→ **ABOUT THIS EXERCISE**
Put every line of text from the entries below into one numbered list, skipping any blank lines. Leave the pictures out of your answer.

→ **RECORDS PROVIDED**

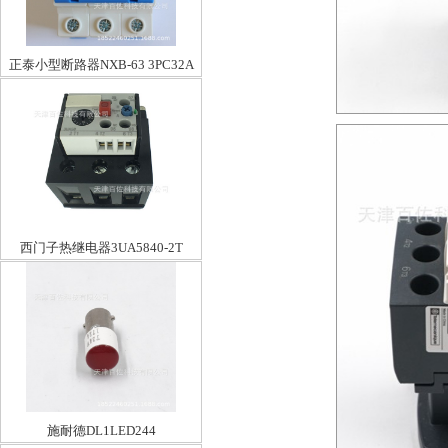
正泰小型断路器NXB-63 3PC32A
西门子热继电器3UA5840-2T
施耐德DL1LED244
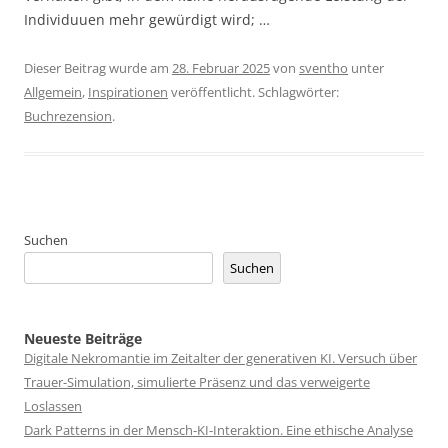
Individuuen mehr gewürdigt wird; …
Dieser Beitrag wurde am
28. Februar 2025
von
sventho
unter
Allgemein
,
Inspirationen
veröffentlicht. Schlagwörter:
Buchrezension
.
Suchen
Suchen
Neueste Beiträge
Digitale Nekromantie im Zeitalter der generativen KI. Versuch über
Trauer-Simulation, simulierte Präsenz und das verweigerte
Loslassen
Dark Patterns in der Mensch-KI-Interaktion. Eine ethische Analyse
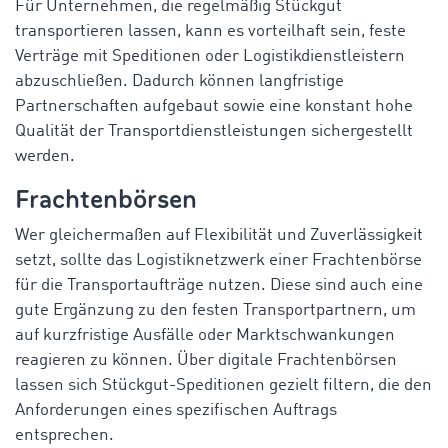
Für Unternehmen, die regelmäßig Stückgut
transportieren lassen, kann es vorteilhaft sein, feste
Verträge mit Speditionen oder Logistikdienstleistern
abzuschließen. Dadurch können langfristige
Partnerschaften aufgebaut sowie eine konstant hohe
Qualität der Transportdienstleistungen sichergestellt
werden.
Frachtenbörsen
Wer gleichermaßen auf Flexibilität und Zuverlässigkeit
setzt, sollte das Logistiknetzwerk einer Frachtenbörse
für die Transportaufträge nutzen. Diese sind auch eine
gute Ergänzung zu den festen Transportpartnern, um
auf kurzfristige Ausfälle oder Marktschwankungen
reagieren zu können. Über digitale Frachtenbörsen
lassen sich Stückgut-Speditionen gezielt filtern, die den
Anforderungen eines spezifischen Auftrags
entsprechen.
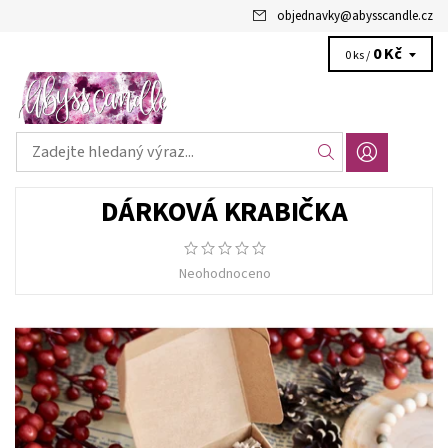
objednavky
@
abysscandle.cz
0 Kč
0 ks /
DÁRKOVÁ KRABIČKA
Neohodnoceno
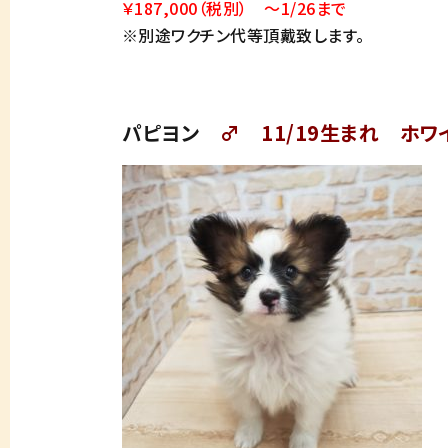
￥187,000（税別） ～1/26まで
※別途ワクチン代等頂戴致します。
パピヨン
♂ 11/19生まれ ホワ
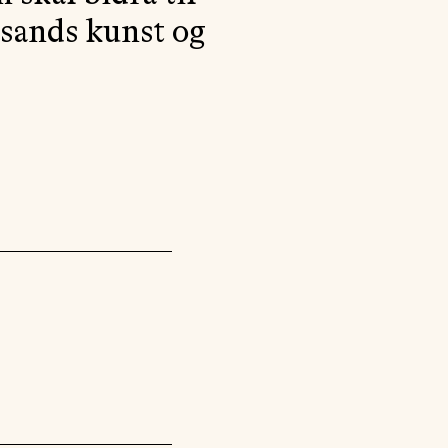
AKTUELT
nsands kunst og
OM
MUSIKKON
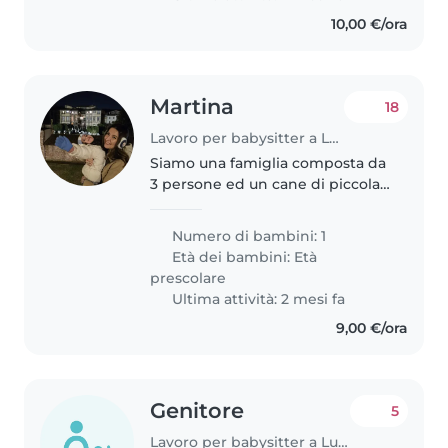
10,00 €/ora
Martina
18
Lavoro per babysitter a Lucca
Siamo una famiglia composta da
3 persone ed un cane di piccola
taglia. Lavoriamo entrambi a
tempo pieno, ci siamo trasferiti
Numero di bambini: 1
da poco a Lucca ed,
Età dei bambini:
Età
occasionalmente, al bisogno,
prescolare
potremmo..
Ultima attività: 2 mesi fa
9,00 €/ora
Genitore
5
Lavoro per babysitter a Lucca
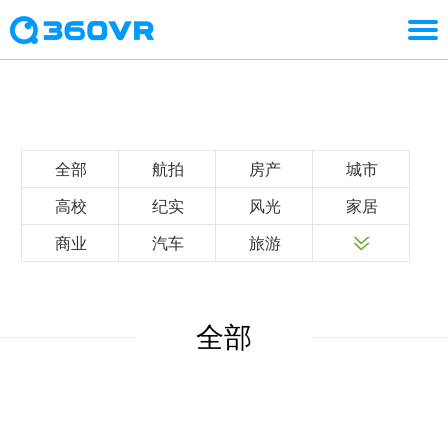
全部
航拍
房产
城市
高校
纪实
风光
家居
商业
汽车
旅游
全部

→ **SOLUTION**
1. 正泰小型断路器NXB-63 3PC32A
2. 西门子热继电器3UA5840-2T
3. 施耐德DL1LED244
4. Individuuen mehr gewürdigt wird; …
5. Dieser Beitrag wurde am
6. 28. Februar 2025
7. von
8. sventho
9. unter
10. Allgemein
11. ,
12. Inspirationen
13. veröffentlicht. Schlagwörter:
14. Buchrezension
15. .
16. Suchen
17. Suchen
18. Neueste Beiträge
19. Digitale Nekromantie im Zeitalter der generativen KI. Versuch über
20. Trauer-Simulation, simulierte Präsenz und das verweigerte
21. Loslassen
22. Dark Patterns in der Mensch-KI-Interaktion. Eine ethische Analyse
23. Für Unternehmen, die regelmäßig Stückgut
24. transportieren lassen, kann es vorteilhaft sein, feste
25. Verträge mit Speditionen oder Logistikdienstleistern
26. abzuschließen. Dadurch können langfristige
27. Partnerschaften aufgebaut sowie eine konstant hohe
28. Qualität der Transportdienstleistungen sichergestellt
29. werden.
30. Frachtenbörsen
31. Wer gleichermaßen auf Flexibilität und Zuverlässigkeit
32. setzt, sollte das Logistiknetzwerk einer Frachtenbörse
33. für die Transportaufträge nutzen. Diese sind auch eine
34. gute Ergänzung zu den festen Transportpartnern, um
35. auf kurzfristige Ausfälle oder Marktschwankungen
36. reagieren zu können. Über digitale Frachtenbörsen
37. lassen sich Stückgut-Speditionen gezielt filtern, die den
38. Anforderungen eines spezifischen Auftrags
39. entsprechen.
40. objednavky
41. @
42. abysscandle.cz
43. 0 Kč
44. 0 ks /
45. DÁRKOVÁ KRABIČKA
46. Neohodnoceno
47. ￥187,000（税別） ～1/26まで
48. ※別途ワクチン代等頂戴致します。
49. パピヨン
50. ♂ 11/19生まれ ホワ
51. AKTUELT
52. nsands kunst og
53. OM
54. MUSIKKON
55. 10,00 €/ora
56. Martina
57. 18
58. Lavoro per babysitter a Lucca
59. Siamo una famiglia composta da
60. 3 persone ed un cane di piccola
61. taglia. Lavoriamo entrambi a
62. tempo pieno, ci siamo trasferiti
63. Numero di bambini: 1
64. da poco a Lucca ed,
65. Età dei bambini:
66. Età
67. occasionalmente, al bisogno,
68. prescolare
69. potremmo..
70. Ultima attività: 2 mesi fa
71. 9,00 €/ora
72. Genitore
73. 5
74. Lavoro per babysitter a Lucca
75. 全部
76. 航拍
77. 房产
78. 城市
79. 高校
80. 纪实
81. 风光
82. 家居
83. 商业
84. 汽车
85. 旅游
86. 全部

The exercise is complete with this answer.